━━━ Material for the task

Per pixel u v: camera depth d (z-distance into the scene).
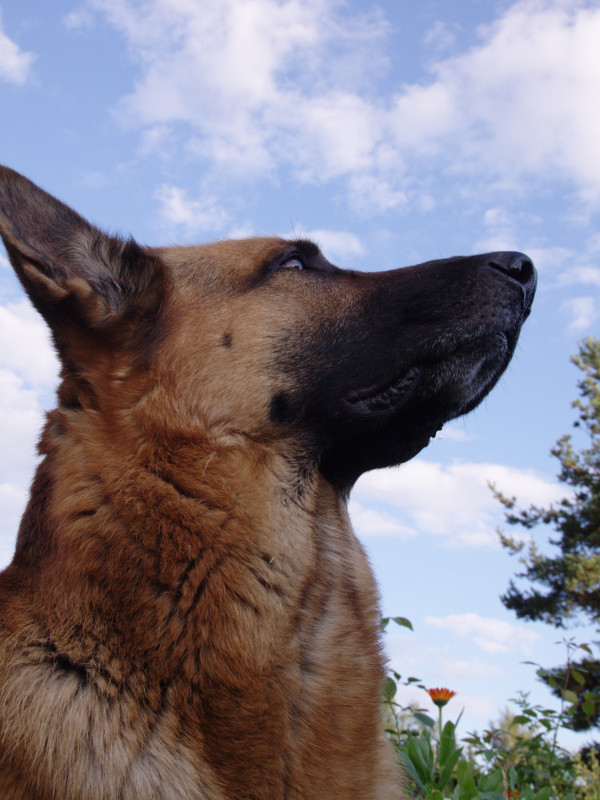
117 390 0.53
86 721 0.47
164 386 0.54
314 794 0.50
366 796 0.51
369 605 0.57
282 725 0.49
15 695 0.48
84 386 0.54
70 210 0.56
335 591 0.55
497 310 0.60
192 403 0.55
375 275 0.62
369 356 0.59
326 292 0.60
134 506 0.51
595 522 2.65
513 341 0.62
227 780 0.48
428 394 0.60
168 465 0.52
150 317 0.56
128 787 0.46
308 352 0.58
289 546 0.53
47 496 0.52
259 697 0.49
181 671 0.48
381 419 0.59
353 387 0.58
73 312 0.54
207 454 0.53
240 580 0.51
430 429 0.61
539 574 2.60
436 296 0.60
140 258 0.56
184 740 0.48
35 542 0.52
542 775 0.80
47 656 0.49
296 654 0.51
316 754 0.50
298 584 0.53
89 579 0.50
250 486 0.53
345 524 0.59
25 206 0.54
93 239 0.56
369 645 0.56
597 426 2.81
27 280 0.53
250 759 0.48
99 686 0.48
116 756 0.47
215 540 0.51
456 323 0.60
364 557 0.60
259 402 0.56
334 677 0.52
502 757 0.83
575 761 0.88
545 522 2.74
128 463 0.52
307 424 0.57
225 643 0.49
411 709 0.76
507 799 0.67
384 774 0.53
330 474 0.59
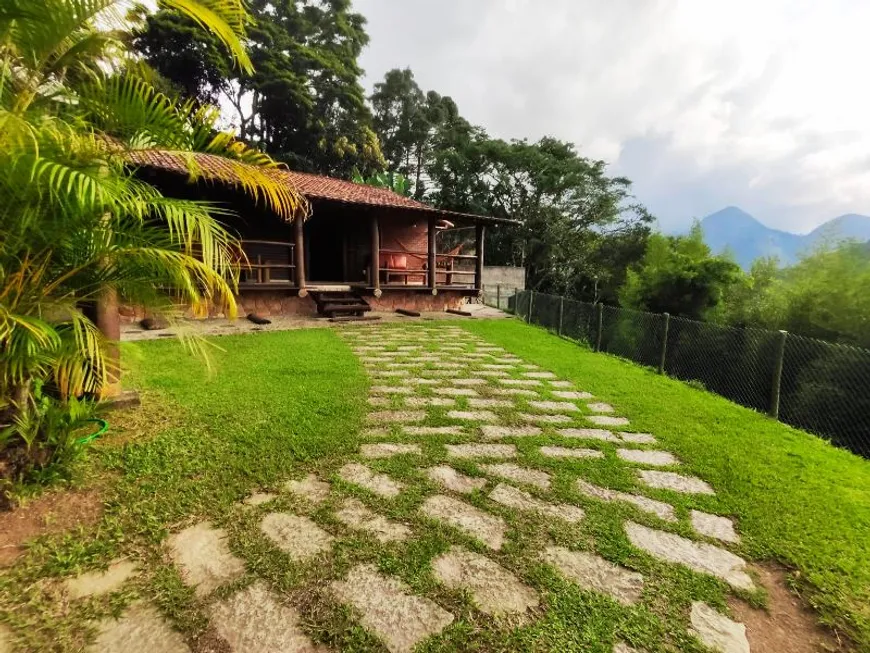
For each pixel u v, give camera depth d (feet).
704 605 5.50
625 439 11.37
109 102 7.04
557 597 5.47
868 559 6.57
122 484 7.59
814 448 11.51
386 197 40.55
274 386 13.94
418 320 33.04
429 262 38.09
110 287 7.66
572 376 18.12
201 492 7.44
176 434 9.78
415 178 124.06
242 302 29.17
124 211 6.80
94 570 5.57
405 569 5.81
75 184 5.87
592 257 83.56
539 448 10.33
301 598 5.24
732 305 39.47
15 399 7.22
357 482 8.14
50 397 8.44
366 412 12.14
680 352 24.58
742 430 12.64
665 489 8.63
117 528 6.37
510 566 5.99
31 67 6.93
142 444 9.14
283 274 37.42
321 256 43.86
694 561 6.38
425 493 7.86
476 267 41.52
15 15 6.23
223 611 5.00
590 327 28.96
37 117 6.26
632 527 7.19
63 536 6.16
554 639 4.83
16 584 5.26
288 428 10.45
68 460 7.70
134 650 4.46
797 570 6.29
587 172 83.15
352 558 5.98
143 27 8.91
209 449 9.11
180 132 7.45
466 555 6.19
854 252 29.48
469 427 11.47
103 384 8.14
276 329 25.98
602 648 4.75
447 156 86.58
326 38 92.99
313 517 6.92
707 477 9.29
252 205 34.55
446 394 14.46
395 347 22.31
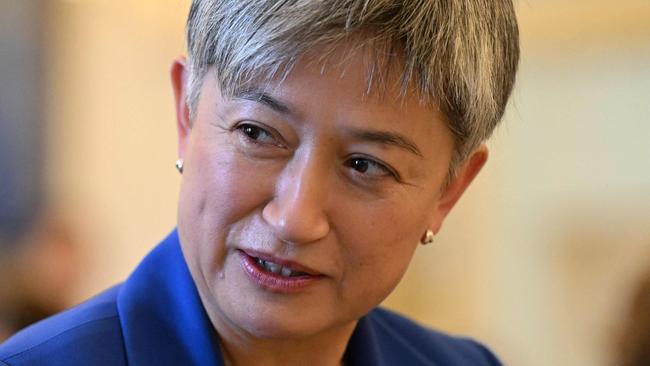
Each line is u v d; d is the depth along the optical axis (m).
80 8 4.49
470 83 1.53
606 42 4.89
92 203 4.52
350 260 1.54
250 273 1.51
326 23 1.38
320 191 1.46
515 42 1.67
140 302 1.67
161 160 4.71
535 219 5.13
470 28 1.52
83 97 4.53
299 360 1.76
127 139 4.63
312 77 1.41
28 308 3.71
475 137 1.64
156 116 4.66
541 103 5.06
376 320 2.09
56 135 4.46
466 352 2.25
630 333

━━━━━━
━━━ Material for the task

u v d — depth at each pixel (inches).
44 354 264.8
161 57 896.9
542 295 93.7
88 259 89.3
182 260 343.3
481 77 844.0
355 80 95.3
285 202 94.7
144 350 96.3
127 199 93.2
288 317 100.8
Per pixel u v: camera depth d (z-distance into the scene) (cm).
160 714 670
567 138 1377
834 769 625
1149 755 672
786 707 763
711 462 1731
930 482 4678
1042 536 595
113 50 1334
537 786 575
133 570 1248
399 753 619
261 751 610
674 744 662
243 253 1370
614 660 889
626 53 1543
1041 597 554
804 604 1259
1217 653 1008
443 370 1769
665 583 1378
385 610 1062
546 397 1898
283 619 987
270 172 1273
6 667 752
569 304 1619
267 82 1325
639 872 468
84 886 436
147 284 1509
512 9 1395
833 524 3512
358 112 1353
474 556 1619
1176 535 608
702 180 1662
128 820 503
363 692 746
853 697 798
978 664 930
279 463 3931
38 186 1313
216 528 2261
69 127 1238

━━━━━━

Look above for the line with "569 304 1619" and the line with "69 127 1238". Write out those two lines and all the lines between them, exactly, and no others.

569 304 1619
267 82 1325
639 872 468
84 886 436
147 284 1509
512 9 1395
833 524 3512
358 112 1353
474 556 1619
1176 535 608
702 180 1662
128 820 503
363 692 746
853 697 798
978 664 930
279 463 3931
38 186 1313
216 528 2261
69 127 1238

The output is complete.